WHAT YOU SHOULD DO: Each line of the material holding the word "going" must be identified and copied.

GIVEN RECORDS:

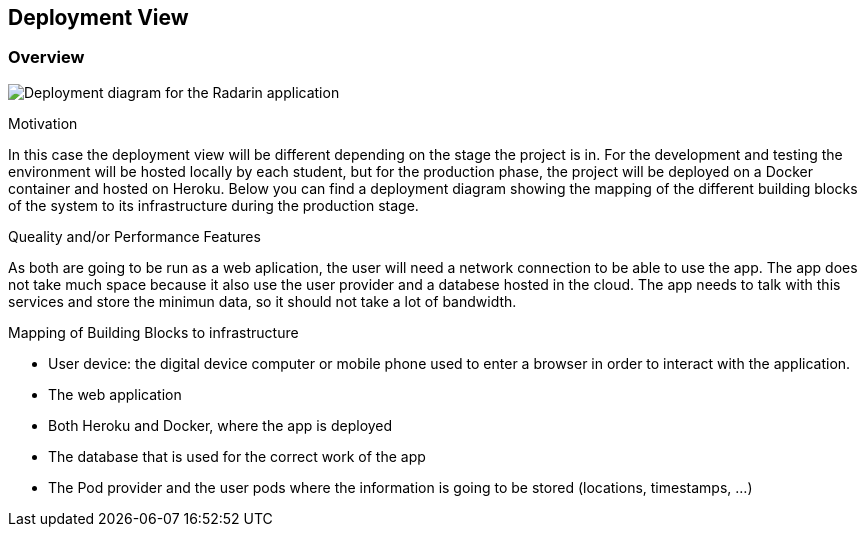 [[section-deployment-view]]


== Deployment View

=== Overview

image:07-Deployment-Diagram.png["Deployment diagram for the Radarin application"]

.Motivation
In this case the deployment view will be different depending on the stage the project is in. For the development and testing the environment will be hosted locally by each student, but for the production phase,
the project will be deployed on a Docker container and hosted on Heroku. Below you can find a deployment diagram showing the mapping of the different building blocks of the system to its infrastructure during the production stage.

.Queality and/or Performance Features
As both are going to be run as a web aplication, the user will need a network connection to be able to use the app. The app does not take much space because it also use the user provider and a databese hosted in the cloud. The app needs to talk with this services and store the minimun data, so it should not take a lot of bandwidth.

.Mapping of Building Blocks to infrastructure
* User device: the digital device computer or mobile phone used to enter a browser in order to interact with the application.
* The web application
* Both Heroku and Docker, where the app is deployed
* The database that is used for the correct work of the app
* The Pod provider and the user pods where the information is going to be stored (locations, timestamps, ...)


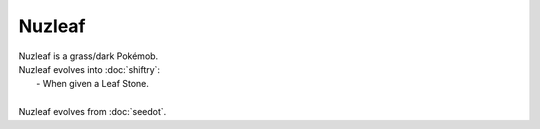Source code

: .. nuzleaf:

Nuzleaf
--------

.. image:: ../../_images/pokemobs/gen_3/entity_icon/textures/nuzleaf.png
    :alt: Nuzleaf
.. image:: ../../_images/pokemobs/gen_3/entity_icon/textures/nuzleafs.png
    :alt: Nuzleaf


| Nuzleaf is a grass/dark Pokémob.
| Nuzleaf evolves into :doc:`shiftry`:
|  -  When given a Leaf Stone.
| 
| Nuzleaf evolves from :doc:`seedot`.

EXPECTED ANSWER:
As both are going to be run as a web aplication, the user will need a network connection to be able to use the app. The app does not take much space because it also use the user provider and a databese hosted in the cloud. The app needs to talk with this services and store the minimun data, so it should not take a lot of bandwidth.
* The Pod provider and the user pods where the information is going to be stored (locations, timestamps, ...)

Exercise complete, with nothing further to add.